Task statement: From the entries below, copy every line where the string "Adhes" appears.

Hardware design source files:
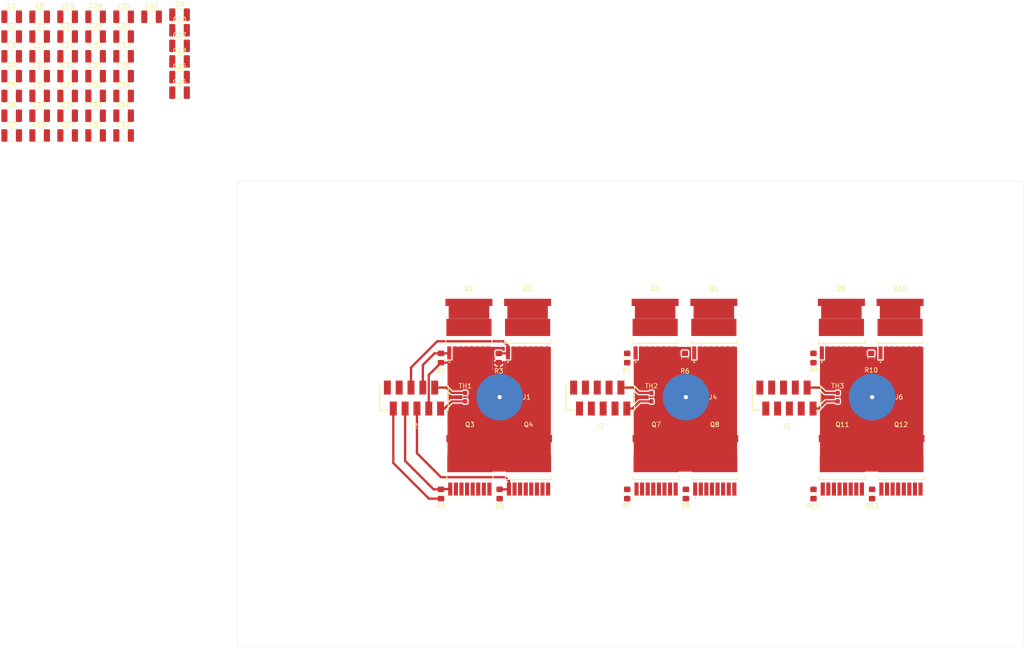
<source format=kicad_pcb>
(kicad_pcb
	(version 20240108)
	(generator "pcbnew")
	(generator_version "8.0")
	(general
		(thickness 1.6)
		(legacy_teardrops no)
	)
	(paper "A4")
	(layers
		(0 "F.Cu" signal)
		(31 "B.Cu" signal)
		(32 "B.Adhes" user "B.Adhesive")
		(33 "F.Adhes" user "F.Adhesive")
		(34 "B.Paste" user)
		(35 "F.Paste" user)
		(36 "B.SilkS" user "B.Silkscreen")
		(37 "F.SilkS" user "F.Silkscreen")
		(38 "B.Mask" user)
		(39 "F.Mask" user)
		(40 "Dwgs.User" user "User.Drawings")
		(41 "Cmts.User" user "User.Comments")
		(42 "Eco1.User" user "User.Eco1")
		(43 "Eco2.User" user "User.Eco2")
		(44 "Edge.Cuts" user)
		(45 "Margin" user)
		(46 "B.CrtYd" user "B.Courtyard")
		(47 "F.CrtYd" user "F.Courtyard")
		(48 "B.Fab" user)
		(49 "F.Fab" user)
		(50 "User.1" user)
		(51 "User.2" user)
		(52 "User.3" user)
		(53 "User.4" user)
		(54 "User.5" user)
		(55 "User.6" user)
		(56 "User.7" user)
		(57 "User.8" user)
		(58 "User.9" user)
	)
	(setup
		(pad_to_mask_clearance 0)
		(allow_soldermask_bridges_in_footprints no)
		(pcbplotparams
			(layerselection 0x00010fc_ffffffff)
			(plot_on_all_layers_selection 0x0000000_00000000)
			(disableapertmacros no)
			(usegerberextensions no)
			(usegerberattributes yes)
			(usegerberadvancedattributes yes)
			(creategerberjobfile yes)
			(dashed_line_dash_ratio 12.000000)
			(dashed_line_gap_ratio 3.000000)
			(svgprecision 4)
			(plotframeref no)
			(viasonmask no)
			(mode 1)
			(useauxorigin no)
			(hpglpennumber 1)
			(hpglpenspeed 20)
			(hpglpendiameter 15.000000)
			(pdf_front_fp_property_popups yes)
			(pdf_back_fp_property_popups yes)
			(dxfpolygonmode yes)
			(dxfimperialunits yes)
			(dxfusepcbnewfont yes)
			(psnegative no)
			(psa4output no)
			(plotreference yes)
			(plotvalue yes)
			(plotfptext yes)
			(plotinvisibletext no)
			(sketchpadsonfab no)
			(subtractmaskfromsilk no)
			(outputformat 1)
			(mirror no)
			(drillshape 1)
			(scaleselection 1)
			(outputdirectory "")
		)
	)
	(net 0 "")
	(net 1 "GND")
	(net 2 "+24V")
	(net 3 "GNDPWR")
	(net 4 "Gate_A_Low_2")
	(net 5 "Gate_A_High_1")
	(net 6 "Gate_A_High_2")
	(net 7 "Gate_A_Low_1")
	(net 8 "A")
	(net 9 "VDC")
	(net 10 "unconnected-(J2-Pin_8-Pad8)")
	(net 11 "unconnected-(J3-Pin_10-Pad10)")
	(net 12 "unconnected-(J3-Pin_8-Pad8)")
	(net 13 "Gate_B_Low_2")
	(net 14 "Gate_B_High_1")
	(net 15 "Gate_B_Low_1")
	(net 16 "B")
	(net 17 "Gate_B_High_2")
	(net 18 "unconnected-(J5-Pin_10-Pad10)")
	(net 19 "Gate_C_Low_2")
	(net 20 "Gate_C_High_2")
	(net 21 "unconnected-(J5-Pin_8-Pad8)")
	(net 22 "Gate_C_Low_1")
	(net 23 "Gate_C_High_1")
	(net 24 "C")
	(net 25 "NTC_A_2")
	(net 26 "NTC_A_1")
	(net 27 "NTC_B_2")
	(net 28 "NTC_B_1")
	(net 29 "NTC_C_2")
	(net 30 "NTC_C_1")
	(net 31 "unconnected-(J2-Pin_10-Pad10)")
	(footprint "Capacitor_SMD:C_1210_3225Metric_Pad1.33x2.70mm_HandSolder" (layer "F.Cu") (at 36.4175 31.45))
	(footprint "Capacitor_SMD:C_1210_3225Metric_Pad1.33x2.70mm_HandSolder" (layer "F.Cu") (at 36.4175 27.2))
	(footprint "Capacitor_SMD:C_1210_3225Metric_Pad1.33x2.70mm_HandSolder" (layer "F.Cu") (at 24.3975 31.45))
	(footprint "MOSFET_MY:IPTG007N06NM5ATMA1" (layer "F.Cu") (at 116.6 84.555))
	(footprint "Resistor_SMD:R_0805_2012Metric_Pad1.20x1.40mm_HandSolder" (layer "F.Cu") (at 123 92 90))
	(footprint "Capacitor_SMD:C_1210_3225Metric_Pad1.33x2.70mm_HandSolder" (layer "F.Cu") (at 36.4175 39.95))
	(footprint "Capacitor_SMD:C_1210_3225Metric_Pad1.33x2.70mm_HandSolder" (layer "F.Cu") (at 54.4475 18.25))
	(footprint "Capacitor_SMD:C_1210_3225Metric_Pad1.33x2.70mm_HandSolder" (layer "F.Cu") (at 18.3875 22.95))
	(footprint "Resistor_SMD:R_0805_2012Metric_Pad1.20x1.40mm_HandSolder" (layer "F.Cu") (at 190.6 92 90))
	(footprint "Capacitor_SMD:C_1210_3225Metric_Pad1.33x2.70mm_HandSolder" (layer "F.Cu") (at 30.4075 27.2))
	(footprint "Resistor_SMD:R_0603_1608Metric_Pad0.98x0.95mm_HandSolder" (layer "F.Cu") (at 195.8 100.4 -90))
	(footprint "MOSFET_MY:IPTG007N06NM5ATMA1" (layer "F.Cu") (at 209.2 84.555))
	(footprint "Capacitor_SMD:C_1210_3225Metric_Pad1.33x2.70mm_HandSolder" (layer "F.Cu") (at 42.4275 27.2))
	(footprint "MOSFET_MY:IPTG007N06NM5ATMA1" (layer "F.Cu") (at 169.2 84.555))
	(footprint "Capacitor_SMD:C_1210_3225Metric_Pad1.33x2.70mm_HandSolder" (layer "F.Cu") (at 30.4075 31.45))
	(footprint "Connector_My:11882750" (layer "F.Cu") (at 104.8 100.6 180))
	(footprint "Capacitor_SMD:C_1210_3225Metric_Pad1.33x2.70mm_HandSolder" (layer "F.Cu") (at 36.4175 18.7))
	(footprint "Capacitor_SMD:C_1210_3225Metric_Pad1.33x2.70mm_HandSolder" (layer "F.Cu") (at 54.4475 31.65))
	(footprint "Resistor_SMD:R_0805_2012Metric_Pad1.20x1.40mm_HandSolder" (layer "F.Cu") (at 110.6 92 90))
	(footprint "MOSFET_MY:IPTG007N06NM5ATMA1" (layer "F.Cu") (at 209.4 113.8))
	(footprint "Capacitor_SMD:C_1210_3225Metric_Pad1.33x2.70mm_HandSolder" (layer "F.Cu") (at 18.3875 18.7))
	(footprint "Resistor_SMD:R_0805_2012Metric_Pad1.20x1.40mm_HandSolder" (layer "F.Cu") (at 190.6 121.2 90))
	(footprint "Resistor_SMD:R_0805_2012Metric_Pad1.20x1.40mm_HandSolder" (layer "F.Cu") (at 203 92 90))
	(footprint "MOSFET_MY:IPTG007N06NM5ATMA1" (layer "F.Cu") (at 156.6 84.555))
	(footprint "Resistor_SMD:R_0805_2012Metric_Pad1.20x1.40mm_HandSolder" (layer "F.Cu") (at 110.6 121.2 90))
	(footprint "Capacitor_SMD:C_1210_3225Metric_Pad1.33x2.70mm_HandSolder" (layer "F.Cu") (at 24.3975 39.95))
	(footprint "Capacitor_SMD:C_1210_3225Metric_Pad1.33x2.70mm_HandSolder" (layer "F.Cu") (at 30.4075 35.7))
	(footprint "Capacitor_SMD:C_1210_3225Metric_Pad1.33x2.70mm_HandSolder" (layer "F.Cu") (at 24.3975 18.7))
	(footprint "Capacitor_SMD:C_1210_3225Metric_Pad1.33x2.70mm_HandSolder" (layer "F.Cu") (at 42.4275 44.2))
	(footprint "Resistor_SMD:R_0805_2012Metric_Pad1.20x1.40mm_HandSolder" (layer "F.Cu") (at 150.6 121.2 90))
	(footprint "Capacitor_SMD:C_1210_3225Metric_Pad1.33x2.70mm_HandSolder" (layer "F.Cu") (at 24.3975 22.95))
	(footprint "MOSFET_MY:IPTG007N06NM5ATMA1" (layer "F.Cu") (at 116.8 113.8))
	(footprint "Capacitor_SMD:C_1210_3225Metric_Pad1.33x2.70mm_HandSolder" (layer "F.Cu") (at 36.4175 44.2))
	(footprint "Resistor_SMD:R_0805_2012Metric_Pad1.20x1.40mm_HandSolder" (layer "F.Cu") (at 123.2 121.2 90))
	(footprint "Connector_My:11882750" (layer "F.Cu") (at 184.8 100.6 180))
	(footprint "Capacitor_SMD:C_1210_3225Metric_Pad1.33x2.70mm_HandSolder" (layer "F.Cu") (at 18.3875 27.2))
	(footprint "Connector_My:11882750" (layer "F.Cu") (at 144.8 100.6 180))
	(footprint "Capacitor_SMD:C_1210_3225Metric_Pad1.33x2.70mm_HandSolder" (layer "F.Cu") (at 54.4475 28.3))
	(footprint "Resistor_SMD:R_0805_2012Metric_Pad1.20x1.40mm_HandSolder" (layer "F.Cu") (at 150.6 92 90))
	(footprint "Capacitor_SMD:C_1210_3225Metric_Pad1.33x2.70mm_HandSolder"
		(layer "F.Cu")
		(uuid "73dd0cdd-a637-4315-b56e-b3202f7f96ce")
		(at 24.3975 35.7)
		(descr "Capacitor SMD 1210 (3225 Metric), square (rectangular) end terminal, IPC_7351 nominal with elongated pad for handsoldering. (Body size source: IPC-SM-782 page 76, https://www.pcb-3d.com/wordpress/wp-content/uploads/ipc-sm-782a_amendment_1_and_2.pdf), generated with kicad-footprint-generator")
		(tags "capacitor handsolder")
		(property "Reference" "C14"
			(at 0 -2.3 0)
			(layer "F.SilkS")
			(uuid "aa96e42f-a910-43aa-b1b2-5b0cfdfde4ca")
			(effects
				(font
					(size 1 1)
					(thickness 0.15)
				)
			)
		)
		(property "Value" "10u"
			(at 0 2.3 0)
			(layer "F.Fab")
			(uuid "63ab9ca0-d862-4f90-9a74-4da6e835499e")
			(effects
				(font
					(size 1 1)
					(thickness 0.15)
				)
			)
		)
		(property "Footprint" "Capacitor_SMD:C_1210_3225Metric_Pad1.33x2.70mm_HandSolder"
			(at 0 0 0)
			(unlocked yes)
			(layer "F.Fab")
			(hide yes)
			(uuid "67b7f307-2f56-4f82-9201-3f6deb670516")
			(effects
				(font
					(size 1.27 1.27)
					(thickness 0.15)
				)
			)
		)
		(property "Datasheet" ""
			(at 0 0 0)
			(unlocked yes)
			(layer "F.Fab")
			(hide yes)
			(uuid "9c3b79ee-73ed-483f-b06b-726bc12320ab")
			(effects
				(font
					(size 1.27 1.27)
					(thickness 0.15)
				)
			)
		)
		(property "Description" ""
			(at 0 0 0)
			(unlocked yes)
			(layer "F.Fab")
			(hide yes)
			(uuid "9dc4e880-5d81-48ca-8bfd-ad33f479873b")
			(effects
				(font
					(size 1.27 1.27)
					(thickness 0.15)
				)
			)
		)
		(property ki_fp_filters "C_*")
		(path "/d78ac524-d82d-45f0-bf1f-06117cda137b")
		(sheetname "Корневой лист")
		(sheetfile "Power.kicad_sch")
		(attr smd)
		(fp_line
			(start -0.711252 -1.36)
			(end 0.711252 -1.36)
			(stroke
				(width 0.12)
				(type solid)
			)
			(layer "F.SilkS")
			(uuid "9e15dcf9-e091-49f7-bf69-4f1a20875286")
		)
		(fp_line
			(start -0.711252 1.36)
			(end 0.711252 1.36)
			(stroke
				(width 0.12)
				(type solid)
			)
			(layer "F.SilkS")
			(uuid "709c51d3-b234-44c4-8567-5cbf7c916c31")
		)
		(fp_line
			(start -2.48 -1.6)
			(end 2.48 -1.6)
			(stroke
				(width 0.05)
				(type solid)
			)
			(layer "F.CrtYd")
			(uuid "5f053c3d-4e53-4ce3-a856-4a7a435eea15")
		)
		(fp_line
			(start -2.48 1.6)
			(end -2.48 -1.6)
			(stroke
				(width 0.05)
				(type solid)
			)
			(layer "F.CrtYd")
			(uuid "54c86785-2c1e-469f-84f8-b9868e168d44")
		)
		(fp_line
			(start 2.48 -1.6)
			(end 2.48 1.6)
			(stroke
				(width 0.05)
				(type solid)
			)
			(layer "F.CrtYd")
			(uuid "8d26d109-b2c2-4496-b3b4-c83a5b977200")
		)
		(fp_line
			(start 2.48 1.6)
			(end -2.48 1.6)
			(stroke
				(width 0.05)
				(type solid)
			)
			(layer "F.CrtYd")
			(uuid "7ff617ce-b3dc-4490-8ea0-5719e3b137be")
		)
		(fp_line
			(start -1.6 -1.25)
			(end 1.6 -1.25)
			(stroke
				(width 0.1)
				(type solid)
			)
			(layer "F.Fab")
			(uuid "09063aa3-254b-4861-8980-41253d32b466")
		)
		(fp_line
			(start -1.6 1.25)
			(end -1.6 -1.25)
			(stroke
				(width 0.1)
				(type solid)
			)
			(layer "F.Fab")
			(uuid "664b0dae-2726-45d8-a002-cdfdcffd496a")
		)
		(fp_line
			(start 1.6 -1.25)
			(end 1.6 1.25)
			(stroke
				(width 0.1)
				(type solid)
			)
			(layer "F.Fab")
			(uuid "f8bf58ba-6f2e-4bfc-a40f-71264ba7af38")
		)
		(fp_line
			(start 1.6 1.25)
			(end -1.6 1.25)
			(stroke
				(width 0.1)
				(type solid)
			)
			(layer "F.Fab")
			(uuid "0e819064-0a1d-42f8-91da-a13038b7d115")
		)
		(fp_text user "${REFERENCE}"
			(at 0 0 0)
			(layer "F.Fab")
			(uuid "da14aa48-3a25-4071-a53f-7a5cf61d130d")
			(effects
				(font
					(size 0.8 0.8)
					(thickness 0.12)
				)
			)
		)
		(pad "1" smd roundrect
		
... [189732 chars truncated]
</source>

Reply to the task:
		(32 "B.Adhes" user "B.Adhesive")
		(33 "F.Adhes" user "F.Adhesive")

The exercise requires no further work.